Quand ils lui ont montré des vidéos de 'influenceurs» Les Espagnols parlant de nourriture et de restaurants, Eduardo, un Havanais de 31 ans, a eu une illumination. S’ils le pouvaient, lui aussi.
Depuis, sa carrière a été fulgurante : en février 2023, il a mis en ligne sa première vidéo sur Youtube et en juin, c'est allé à Instagram, car TikTok est bloqué à Cuba. Le même mois, il publie « Trois restaurants à ne pas manquer à La Havane » et la revue « Le meilleur buffet de Cuba ».
En quelques heures, il est passé d'inconnu à l'un des principaux « foodies », les « influenceurs » spécialisés dans la gastronomie, de l'île. Maintenant Edu Habana compte plus de 30 000 abonnésexplique-t-il dans une interview avec EFE.
Ce n'est pas le seul. Ongle une demi-douzaine de jeunes Cubains réussissent dans ce domaine, comme Flavia Blanco25 ans et connu sur Instagram sous le nom de Super Fla Cubace qui fait déjà plus de 84 000 abonnés.
Flavia Blanco, connue sur Instagram sous le nom de Super Fla Cuba, au bar Melodrama à La Havane. / Yander Zamora (EFE)
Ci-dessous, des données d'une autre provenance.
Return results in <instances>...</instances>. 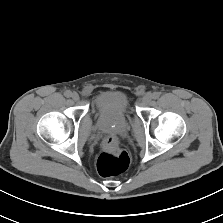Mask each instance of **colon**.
<instances>
[{
  "label": "colon",
  "mask_w": 223,
  "mask_h": 223,
  "mask_svg": "<svg viewBox=\"0 0 223 223\" xmlns=\"http://www.w3.org/2000/svg\"><path fill=\"white\" fill-rule=\"evenodd\" d=\"M129 163V155L119 147L117 138L108 137L97 160L98 173L106 178L117 176L127 170Z\"/></svg>",
  "instance_id": "obj_1"
}]
</instances>
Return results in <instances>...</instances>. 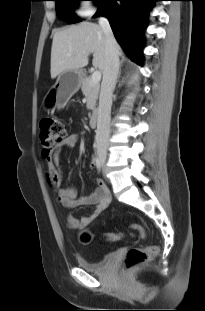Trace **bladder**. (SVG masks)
Instances as JSON below:
<instances>
[{
  "label": "bladder",
  "instance_id": "bladder-1",
  "mask_svg": "<svg viewBox=\"0 0 205 311\" xmlns=\"http://www.w3.org/2000/svg\"><path fill=\"white\" fill-rule=\"evenodd\" d=\"M114 258H115V253L110 252L104 255L102 260H100L99 262H90L87 260V258L84 255L79 254L77 256V262H78V265L86 271L102 272L105 270L107 265L114 260Z\"/></svg>",
  "mask_w": 205,
  "mask_h": 311
}]
</instances>
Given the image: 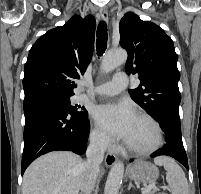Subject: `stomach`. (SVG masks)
Masks as SVG:
<instances>
[{"mask_svg":"<svg viewBox=\"0 0 201 194\" xmlns=\"http://www.w3.org/2000/svg\"><path fill=\"white\" fill-rule=\"evenodd\" d=\"M127 175L130 179L136 182L146 184L152 183L158 178L159 170L151 163L138 161L128 168Z\"/></svg>","mask_w":201,"mask_h":194,"instance_id":"obj_1","label":"stomach"}]
</instances>
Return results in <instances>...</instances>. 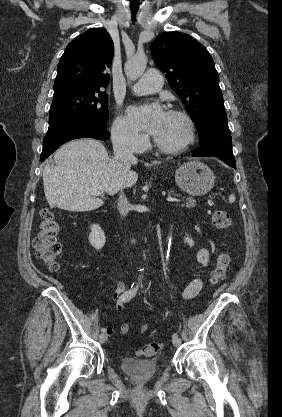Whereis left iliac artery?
Wrapping results in <instances>:
<instances>
[{
  "label": "left iliac artery",
  "mask_w": 282,
  "mask_h": 417,
  "mask_svg": "<svg viewBox=\"0 0 282 417\" xmlns=\"http://www.w3.org/2000/svg\"><path fill=\"white\" fill-rule=\"evenodd\" d=\"M172 337H173V338H178L177 333H174V334L172 335Z\"/></svg>",
  "instance_id": "1"
}]
</instances>
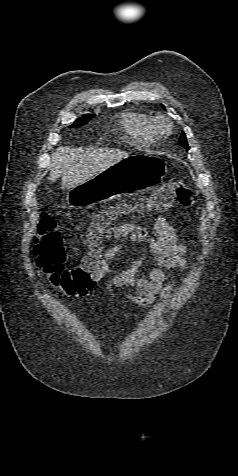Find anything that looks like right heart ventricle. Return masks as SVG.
<instances>
[{"mask_svg":"<svg viewBox=\"0 0 238 476\" xmlns=\"http://www.w3.org/2000/svg\"><path fill=\"white\" fill-rule=\"evenodd\" d=\"M122 127L131 141L138 146L148 147L156 142L152 119L143 113H125L122 117Z\"/></svg>","mask_w":238,"mask_h":476,"instance_id":"right-heart-ventricle-1","label":"right heart ventricle"}]
</instances>
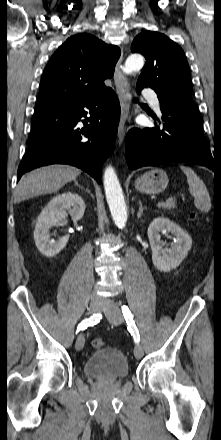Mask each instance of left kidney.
<instances>
[{
    "label": "left kidney",
    "mask_w": 221,
    "mask_h": 440,
    "mask_svg": "<svg viewBox=\"0 0 221 440\" xmlns=\"http://www.w3.org/2000/svg\"><path fill=\"white\" fill-rule=\"evenodd\" d=\"M161 233L175 236L170 248L161 240ZM148 238L152 250L153 265L160 271L175 269L185 259L192 246L190 235L173 221L156 217L148 227Z\"/></svg>",
    "instance_id": "1"
}]
</instances>
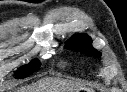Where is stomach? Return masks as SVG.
<instances>
[{
  "instance_id": "1",
  "label": "stomach",
  "mask_w": 127,
  "mask_h": 92,
  "mask_svg": "<svg viewBox=\"0 0 127 92\" xmlns=\"http://www.w3.org/2000/svg\"><path fill=\"white\" fill-rule=\"evenodd\" d=\"M83 92H92V91H89V90H87V89H84V90H82Z\"/></svg>"
}]
</instances>
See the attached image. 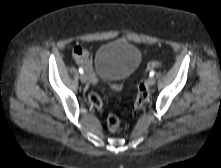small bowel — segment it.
<instances>
[{
	"label": "small bowel",
	"mask_w": 221,
	"mask_h": 168,
	"mask_svg": "<svg viewBox=\"0 0 221 168\" xmlns=\"http://www.w3.org/2000/svg\"><path fill=\"white\" fill-rule=\"evenodd\" d=\"M73 57H74L76 63L85 67V69L87 70V72L90 75L91 81L94 83L97 82V77L92 72V69H91L92 57H91L90 53L81 47H76L73 50Z\"/></svg>",
	"instance_id": "obj_1"
}]
</instances>
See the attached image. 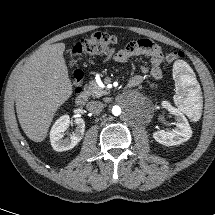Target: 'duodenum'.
<instances>
[{
	"label": "duodenum",
	"instance_id": "obj_1",
	"mask_svg": "<svg viewBox=\"0 0 215 215\" xmlns=\"http://www.w3.org/2000/svg\"><path fill=\"white\" fill-rule=\"evenodd\" d=\"M129 86L130 87H135L136 86V83H130L129 82ZM88 101V94L85 90L81 91L78 96L76 97V103L80 106H83L87 103Z\"/></svg>",
	"mask_w": 215,
	"mask_h": 215
}]
</instances>
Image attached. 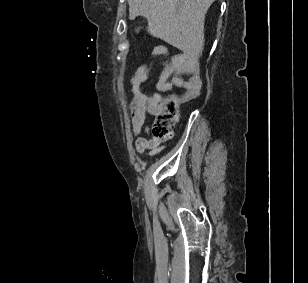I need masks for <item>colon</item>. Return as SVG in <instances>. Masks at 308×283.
<instances>
[{"mask_svg": "<svg viewBox=\"0 0 308 283\" xmlns=\"http://www.w3.org/2000/svg\"><path fill=\"white\" fill-rule=\"evenodd\" d=\"M202 87L201 64L199 57H194L188 86L181 95H170L160 100V111L151 126L152 136L168 140L173 136L172 127L178 119L180 104L195 98Z\"/></svg>", "mask_w": 308, "mask_h": 283, "instance_id": "colon-1", "label": "colon"}]
</instances>
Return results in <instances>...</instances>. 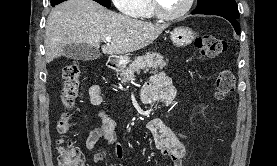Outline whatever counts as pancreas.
<instances>
[{
  "mask_svg": "<svg viewBox=\"0 0 277 166\" xmlns=\"http://www.w3.org/2000/svg\"><path fill=\"white\" fill-rule=\"evenodd\" d=\"M166 66V61L159 53H146L143 56L137 57L126 69L121 70L120 77L121 82L126 84L127 82L135 78V72L140 73V70L144 72H157L162 70Z\"/></svg>",
  "mask_w": 277,
  "mask_h": 166,
  "instance_id": "1",
  "label": "pancreas"
}]
</instances>
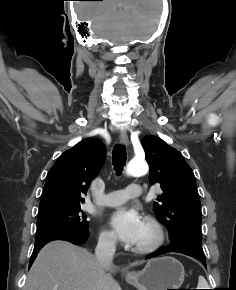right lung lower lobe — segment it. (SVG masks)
Listing matches in <instances>:
<instances>
[{"instance_id":"98d812e1","label":"right lung lower lobe","mask_w":236,"mask_h":290,"mask_svg":"<svg viewBox=\"0 0 236 290\" xmlns=\"http://www.w3.org/2000/svg\"><path fill=\"white\" fill-rule=\"evenodd\" d=\"M89 236V232H76V233H55L48 236H45L40 239L35 240L34 250L30 258L29 268L31 267L32 263L34 262L37 253L39 250L48 242L53 240H65L69 241L73 244H82L86 242Z\"/></svg>"}]
</instances>
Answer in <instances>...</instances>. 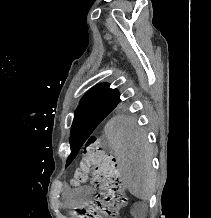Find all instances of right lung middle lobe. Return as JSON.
Listing matches in <instances>:
<instances>
[{"mask_svg":"<svg viewBox=\"0 0 211 218\" xmlns=\"http://www.w3.org/2000/svg\"><path fill=\"white\" fill-rule=\"evenodd\" d=\"M121 101H100L80 104L75 112L72 129L71 141L88 138L101 121L113 110H118Z\"/></svg>","mask_w":211,"mask_h":218,"instance_id":"obj_1","label":"right lung middle lobe"}]
</instances>
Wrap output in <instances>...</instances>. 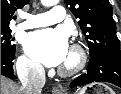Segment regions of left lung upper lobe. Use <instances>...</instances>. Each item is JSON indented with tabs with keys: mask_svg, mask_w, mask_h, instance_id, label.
<instances>
[{
	"mask_svg": "<svg viewBox=\"0 0 121 94\" xmlns=\"http://www.w3.org/2000/svg\"><path fill=\"white\" fill-rule=\"evenodd\" d=\"M71 12L79 18V26L86 37L90 57L121 55L116 35L113 9L109 0H64Z\"/></svg>",
	"mask_w": 121,
	"mask_h": 94,
	"instance_id": "left-lung-upper-lobe-1",
	"label": "left lung upper lobe"
}]
</instances>
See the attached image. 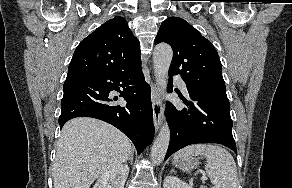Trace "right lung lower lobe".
I'll use <instances>...</instances> for the list:
<instances>
[{
  "mask_svg": "<svg viewBox=\"0 0 292 188\" xmlns=\"http://www.w3.org/2000/svg\"><path fill=\"white\" fill-rule=\"evenodd\" d=\"M113 90L127 101L125 106L118 105V97L110 95ZM83 116L115 126L131 139L140 154L154 137L150 87L141 67L122 73L68 75L59 125Z\"/></svg>",
  "mask_w": 292,
  "mask_h": 188,
  "instance_id": "right-lung-lower-lobe-1",
  "label": "right lung lower lobe"
}]
</instances>
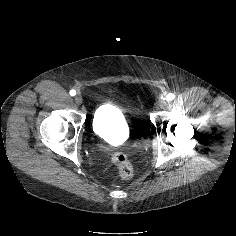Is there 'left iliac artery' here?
I'll use <instances>...</instances> for the list:
<instances>
[{
  "label": "left iliac artery",
  "mask_w": 236,
  "mask_h": 236,
  "mask_svg": "<svg viewBox=\"0 0 236 236\" xmlns=\"http://www.w3.org/2000/svg\"><path fill=\"white\" fill-rule=\"evenodd\" d=\"M174 97H175V95H174V94H172V93H169V94L167 95V100H173V99H174Z\"/></svg>",
  "instance_id": "left-iliac-artery-1"
}]
</instances>
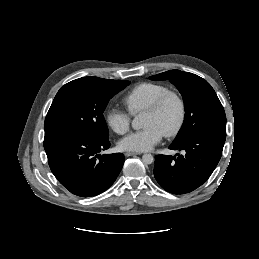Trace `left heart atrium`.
I'll return each mask as SVG.
<instances>
[{
  "label": "left heart atrium",
  "mask_w": 259,
  "mask_h": 259,
  "mask_svg": "<svg viewBox=\"0 0 259 259\" xmlns=\"http://www.w3.org/2000/svg\"><path fill=\"white\" fill-rule=\"evenodd\" d=\"M163 131L155 125L132 132L119 142V148L125 151L145 152L151 150L163 138Z\"/></svg>",
  "instance_id": "obj_1"
}]
</instances>
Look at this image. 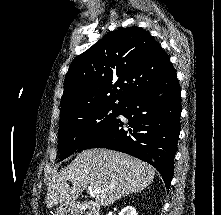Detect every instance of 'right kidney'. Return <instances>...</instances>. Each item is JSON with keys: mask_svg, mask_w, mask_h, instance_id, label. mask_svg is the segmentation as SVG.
I'll return each instance as SVG.
<instances>
[{"mask_svg": "<svg viewBox=\"0 0 221 215\" xmlns=\"http://www.w3.org/2000/svg\"><path fill=\"white\" fill-rule=\"evenodd\" d=\"M119 215H138L135 208L132 206H126L121 210Z\"/></svg>", "mask_w": 221, "mask_h": 215, "instance_id": "obj_1", "label": "right kidney"}]
</instances>
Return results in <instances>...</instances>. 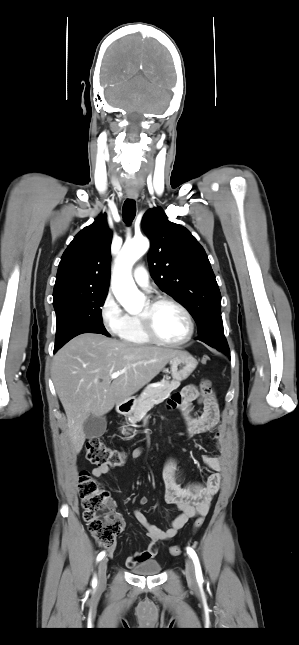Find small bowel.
I'll use <instances>...</instances> for the list:
<instances>
[{"label": "small bowel", "instance_id": "1", "mask_svg": "<svg viewBox=\"0 0 299 645\" xmlns=\"http://www.w3.org/2000/svg\"><path fill=\"white\" fill-rule=\"evenodd\" d=\"M198 398L197 387L188 385L169 401L170 408L178 409L181 412L186 423L188 437L209 432L218 425L220 420L218 403L213 393L200 399L203 412L199 416L194 415L192 404ZM214 439L217 445L222 448L223 440L220 431L215 434ZM141 455V449H136L133 452L134 458H139ZM202 460L211 473L204 482H194L187 487L180 486L183 473L177 461L172 457L166 460L163 473L164 498L166 503L173 505L180 513L167 529H161L151 524L140 509H135L134 517L146 529L149 544L146 549L129 555L125 560L126 567L132 568L139 563L153 559L158 554L161 543L173 539L190 519L196 516H205L208 513L211 501L220 487L222 462L220 456L212 454L203 455ZM109 471L110 466L98 465L92 470V475L99 478ZM139 502L141 505H145L148 499L143 496ZM113 550V547L110 548V553Z\"/></svg>", "mask_w": 299, "mask_h": 645}]
</instances>
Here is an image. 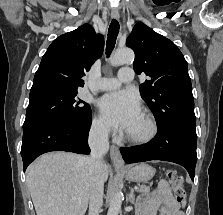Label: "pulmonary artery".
<instances>
[{
	"label": "pulmonary artery",
	"mask_w": 223,
	"mask_h": 215,
	"mask_svg": "<svg viewBox=\"0 0 223 215\" xmlns=\"http://www.w3.org/2000/svg\"><path fill=\"white\" fill-rule=\"evenodd\" d=\"M132 69L127 66V69H119L114 77H104L97 81L96 88L98 90H112L120 87L122 83H128L133 80Z\"/></svg>",
	"instance_id": "pulmonary-artery-1"
}]
</instances>
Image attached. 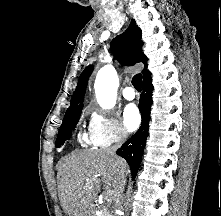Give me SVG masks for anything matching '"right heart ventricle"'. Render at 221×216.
<instances>
[{"label":"right heart ventricle","instance_id":"e07e8e85","mask_svg":"<svg viewBox=\"0 0 221 216\" xmlns=\"http://www.w3.org/2000/svg\"><path fill=\"white\" fill-rule=\"evenodd\" d=\"M78 140H79V142L81 143V145H83V146H85V145L91 143V141H88V140H87V137H86L85 134H79Z\"/></svg>","mask_w":221,"mask_h":216}]
</instances>
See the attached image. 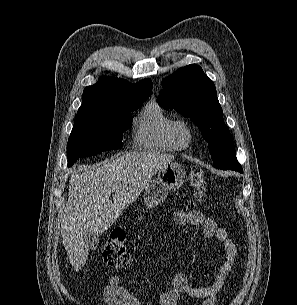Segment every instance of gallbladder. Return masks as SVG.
<instances>
[{"mask_svg":"<svg viewBox=\"0 0 297 305\" xmlns=\"http://www.w3.org/2000/svg\"><path fill=\"white\" fill-rule=\"evenodd\" d=\"M83 240L89 250H95L99 244V234L92 232H85Z\"/></svg>","mask_w":297,"mask_h":305,"instance_id":"obj_1","label":"gallbladder"}]
</instances>
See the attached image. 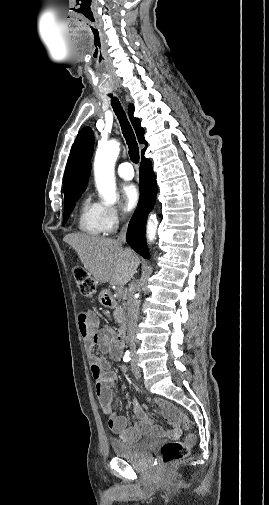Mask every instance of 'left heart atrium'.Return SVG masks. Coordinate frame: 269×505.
Masks as SVG:
<instances>
[{
  "instance_id": "1",
  "label": "left heart atrium",
  "mask_w": 269,
  "mask_h": 505,
  "mask_svg": "<svg viewBox=\"0 0 269 505\" xmlns=\"http://www.w3.org/2000/svg\"><path fill=\"white\" fill-rule=\"evenodd\" d=\"M139 198L140 193L136 185L126 184L122 188V199L125 210L127 211L133 210L137 206Z\"/></svg>"
}]
</instances>
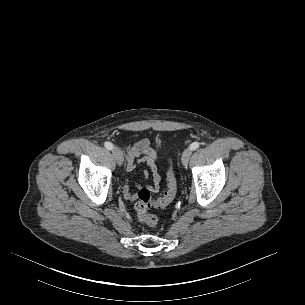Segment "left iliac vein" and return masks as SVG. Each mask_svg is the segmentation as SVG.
<instances>
[{"mask_svg":"<svg viewBox=\"0 0 305 305\" xmlns=\"http://www.w3.org/2000/svg\"><path fill=\"white\" fill-rule=\"evenodd\" d=\"M191 154H192V150L190 148L185 149L184 152L182 153L181 160L184 166L188 164Z\"/></svg>","mask_w":305,"mask_h":305,"instance_id":"obj_1","label":"left iliac vein"}]
</instances>
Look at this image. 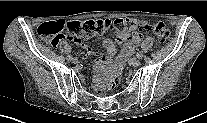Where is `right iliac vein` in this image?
I'll list each match as a JSON object with an SVG mask.
<instances>
[{
    "label": "right iliac vein",
    "mask_w": 207,
    "mask_h": 123,
    "mask_svg": "<svg viewBox=\"0 0 207 123\" xmlns=\"http://www.w3.org/2000/svg\"><path fill=\"white\" fill-rule=\"evenodd\" d=\"M71 62H73V63L76 64V63H78V59H77V58H72V59H71Z\"/></svg>",
    "instance_id": "right-iliac-vein-1"
}]
</instances>
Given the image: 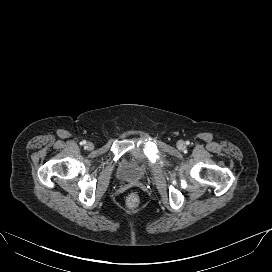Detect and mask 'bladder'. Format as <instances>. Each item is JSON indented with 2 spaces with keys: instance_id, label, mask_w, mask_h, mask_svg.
I'll list each match as a JSON object with an SVG mask.
<instances>
[{
  "instance_id": "31cf9c89",
  "label": "bladder",
  "mask_w": 272,
  "mask_h": 272,
  "mask_svg": "<svg viewBox=\"0 0 272 272\" xmlns=\"http://www.w3.org/2000/svg\"><path fill=\"white\" fill-rule=\"evenodd\" d=\"M147 172L148 166L144 156L132 152L119 161L116 168V177L122 182L136 183L142 181Z\"/></svg>"
}]
</instances>
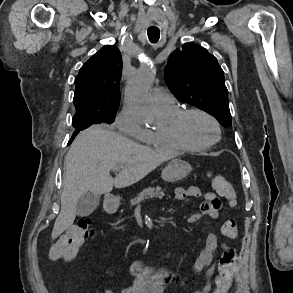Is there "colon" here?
Masks as SVG:
<instances>
[{
	"label": "colon",
	"mask_w": 293,
	"mask_h": 293,
	"mask_svg": "<svg viewBox=\"0 0 293 293\" xmlns=\"http://www.w3.org/2000/svg\"><path fill=\"white\" fill-rule=\"evenodd\" d=\"M212 187L224 197L230 205L237 204L238 195L233 184L224 176L209 174ZM222 233L228 238H236L237 224L234 220L226 221L222 226ZM94 234L92 220L88 217L80 218L72 225L51 247L50 258L53 260H72L78 247ZM236 271V251L233 248L225 250L218 262V274L215 278V288L212 293H228Z\"/></svg>",
	"instance_id": "colon-1"
}]
</instances>
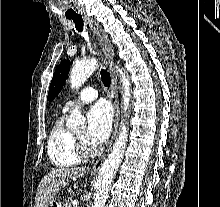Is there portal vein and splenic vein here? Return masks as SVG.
I'll return each instance as SVG.
<instances>
[{
    "label": "portal vein and splenic vein",
    "instance_id": "obj_1",
    "mask_svg": "<svg viewBox=\"0 0 220 207\" xmlns=\"http://www.w3.org/2000/svg\"><path fill=\"white\" fill-rule=\"evenodd\" d=\"M79 205V201L78 200H74L73 201V207H78Z\"/></svg>",
    "mask_w": 220,
    "mask_h": 207
}]
</instances>
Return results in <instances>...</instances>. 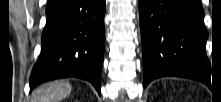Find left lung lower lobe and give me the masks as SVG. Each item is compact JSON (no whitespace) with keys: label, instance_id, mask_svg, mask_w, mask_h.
Returning <instances> with one entry per match:
<instances>
[{"label":"left lung lower lobe","instance_id":"left-lung-lower-lobe-1","mask_svg":"<svg viewBox=\"0 0 221 102\" xmlns=\"http://www.w3.org/2000/svg\"><path fill=\"white\" fill-rule=\"evenodd\" d=\"M144 87L176 76L210 84L205 51L208 32L200 0H138Z\"/></svg>","mask_w":221,"mask_h":102}]
</instances>
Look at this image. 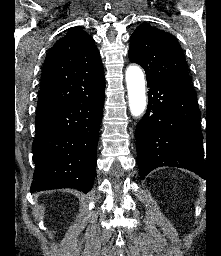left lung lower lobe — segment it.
<instances>
[{
    "label": "left lung lower lobe",
    "mask_w": 221,
    "mask_h": 256,
    "mask_svg": "<svg viewBox=\"0 0 221 256\" xmlns=\"http://www.w3.org/2000/svg\"><path fill=\"white\" fill-rule=\"evenodd\" d=\"M148 107L136 127L140 178L162 166L186 168L205 178L197 95L190 83L147 80Z\"/></svg>",
    "instance_id": "0a47b994"
}]
</instances>
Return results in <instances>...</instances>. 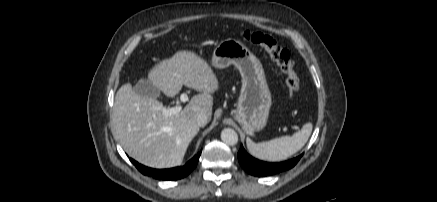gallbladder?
<instances>
[{"mask_svg":"<svg viewBox=\"0 0 437 202\" xmlns=\"http://www.w3.org/2000/svg\"><path fill=\"white\" fill-rule=\"evenodd\" d=\"M136 94L142 97L157 98L160 90L149 79H140L133 87Z\"/></svg>","mask_w":437,"mask_h":202,"instance_id":"gallbladder-1","label":"gallbladder"}]
</instances>
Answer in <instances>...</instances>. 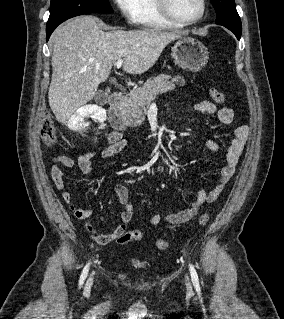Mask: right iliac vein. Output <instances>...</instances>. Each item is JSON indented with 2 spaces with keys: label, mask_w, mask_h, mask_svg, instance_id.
Wrapping results in <instances>:
<instances>
[{
  "label": "right iliac vein",
  "mask_w": 284,
  "mask_h": 319,
  "mask_svg": "<svg viewBox=\"0 0 284 319\" xmlns=\"http://www.w3.org/2000/svg\"><path fill=\"white\" fill-rule=\"evenodd\" d=\"M92 283H93V277L91 276L89 278V280L87 281V284H86V289L89 290L92 286Z\"/></svg>",
  "instance_id": "63e3f726"
}]
</instances>
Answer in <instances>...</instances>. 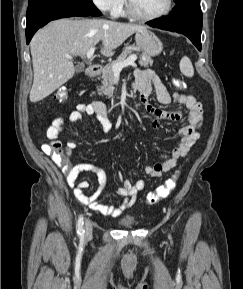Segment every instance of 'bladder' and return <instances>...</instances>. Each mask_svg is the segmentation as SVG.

Ce nouveau monde était impensable il y a seulement quelques années. En 2018, l’Internet mobile a débuté sur l’île et en 2021, les entreprises privées ont de nouveau été autorisées.ce qui a permis ouverture de centaines de paladares et restaurants.
Controverses
Son activité n'est pas sans controverse. Cuba, dans la grave crise qui dure depuis 2020, souffre pénurie de produits de base, y compris de nourritureet Les prix dans les restaurants privés ont grimpé en flèche à tel point qu’ils ne sont qu’à la portée de quelques poches.
Alors que Dans ces établissements privés, un plat principal peut dépasser le salaire moyen de l'État (4 648 pesos, soit environ 38,7 dollars au taux de change officiel)beaucoup de Cubains espèrent heures de file d'attente pour acheter des produits subventionnés avec la carte de rationnement.
Une sensibilité différente
Cette réalité signifie que des « influenceurs » comme Eduardo – qui, quelques jours après son entretien avec EFE, a émigré aux États-Unis – générer du contenu gastronomique avec une sensibilité différente de celle des autres « foodies » des pays occidentaux.
« Je déteste les restaurants haut de gamme. Malheureusement, je pense que 90 ou 95 % des restaurants de La Havane appartiennent à la classe moyenne et plus« dit Eduardo, qui Il a payé ses critiques à Cuba avec l'argent qu'il a généré avec deux emplois différents.
Blanco n'est pas étrangère à ces disparités, qui se reflètent dans sa vie et dans les messages laissés sous ses vidéos sur les réseaux sociaux. Elle qui Il travaille comme dentiste – avec un salaire de l'État – en plus d'être « gourmet » et « community manager » de plusieurs entreprises. a été critiquée pour les prix de certains restaurants qu'elle a visités.
« La plupart de mes vidéos les plus virales concernaient ce sujet, provenant de personnes à l'étranger et de personnes résidant à Cuba », reconnaît-il à EFE.
Manger à l'extérieur
Les deux jeunes évitent de considérer les commentaires négatifs comme une affaire personnelle. Surtout parce que, comme le souligne Blanco, ce ne sont pas eux qui déterminent les prix. « Les salaires ne correspondent pas aux prix des places, ni publiques ni privées. Le salaire cubain n'a presque rien atteint« dit Blanco, qui aussi Elle accepte que les locaux la paient pour leur rendre visite à condition qu'elle puisse donner librement son avis sur les réseaux sociaux..
Être au courant de Manger au restaurant est actuellement un luxe à Cuba, tous deux sont prudents sur la question des prix. Edu Habana partage régulièrement son compte avec ses abonnés et Super Fla Cuba affiche le menu des lieux qu'il visite sur les réseaux sociaux.
Ils ne sont pas les seuls sur l'île. Ces dernières années, des projets numériques tels que Menú Cuba, avec plus de 20 000 abonnés sur Telegram, où les menus des restaurants sont partagés.